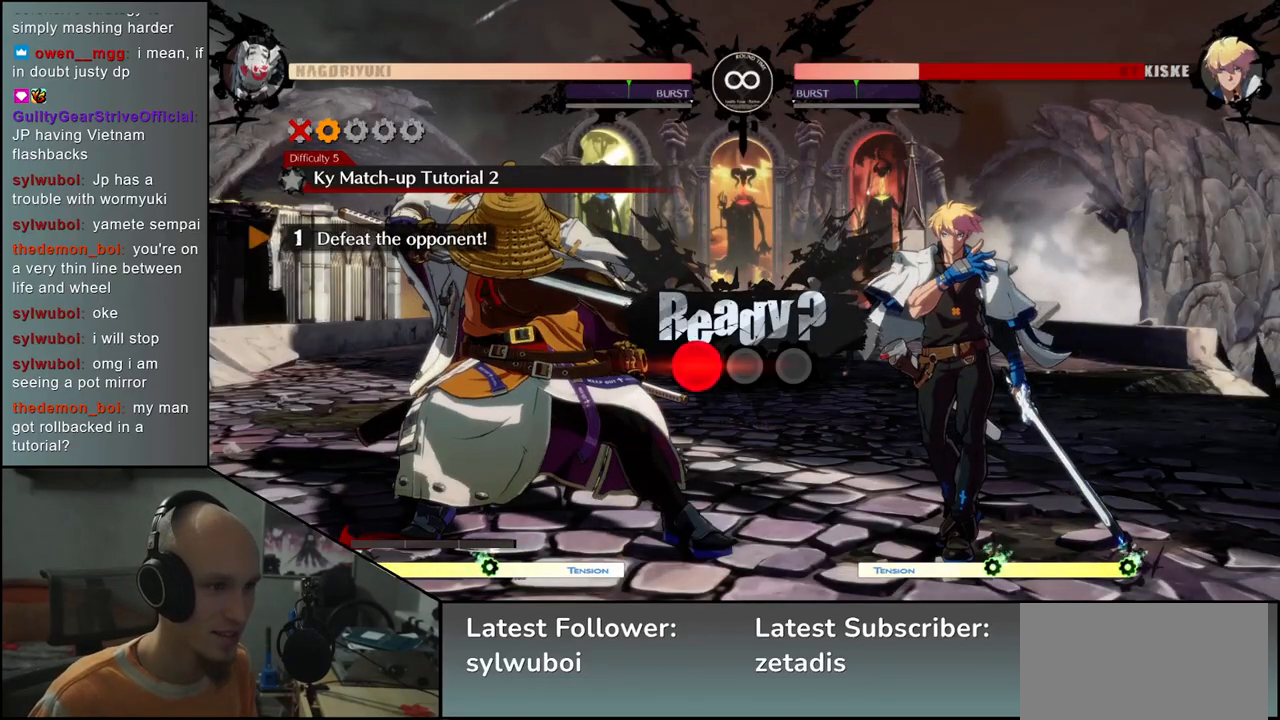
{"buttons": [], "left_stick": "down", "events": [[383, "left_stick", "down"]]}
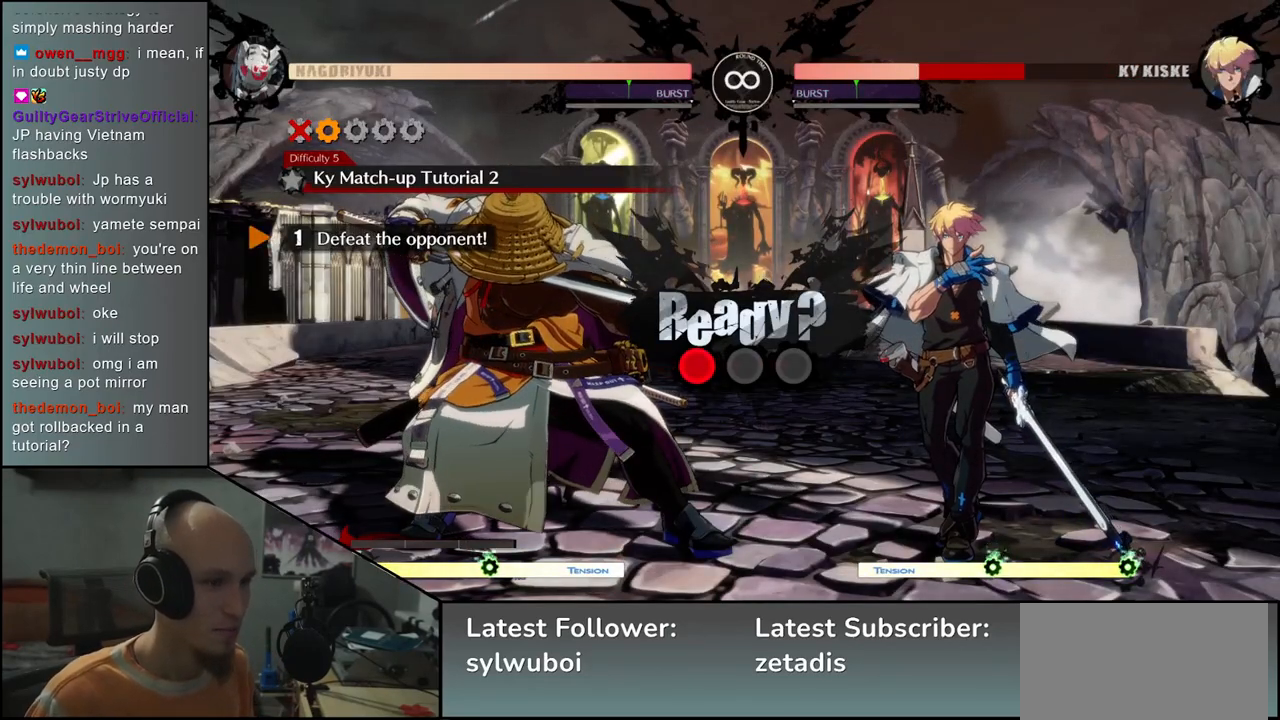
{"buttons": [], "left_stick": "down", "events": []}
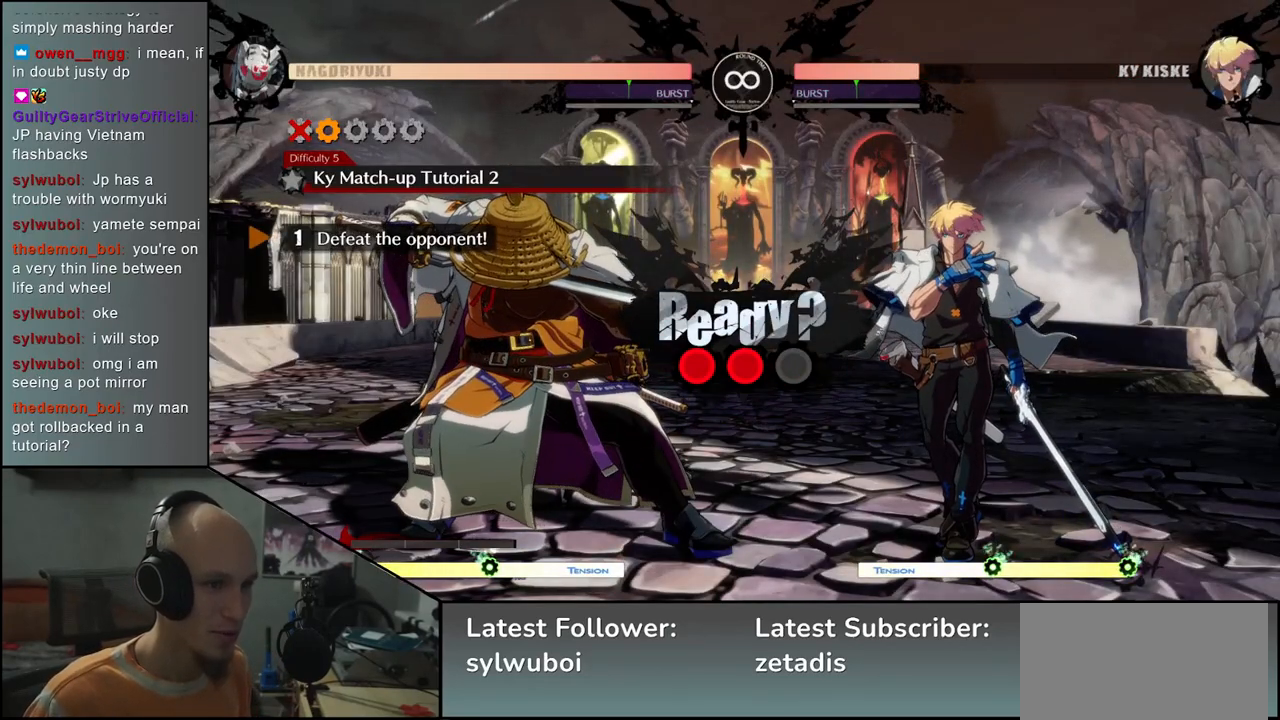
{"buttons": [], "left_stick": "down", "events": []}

══════

_Task directions_
A word-for-word copy of the material is required; pictures stay out of it.

_Task response_
{"buttons": [], "left_stick": "down", "events": [[383, "left_stick", "down"]]}
{"buttons": [], "left_stick": "down", "events": []}
{"buttons": [], "left_stick": "down", "events": []}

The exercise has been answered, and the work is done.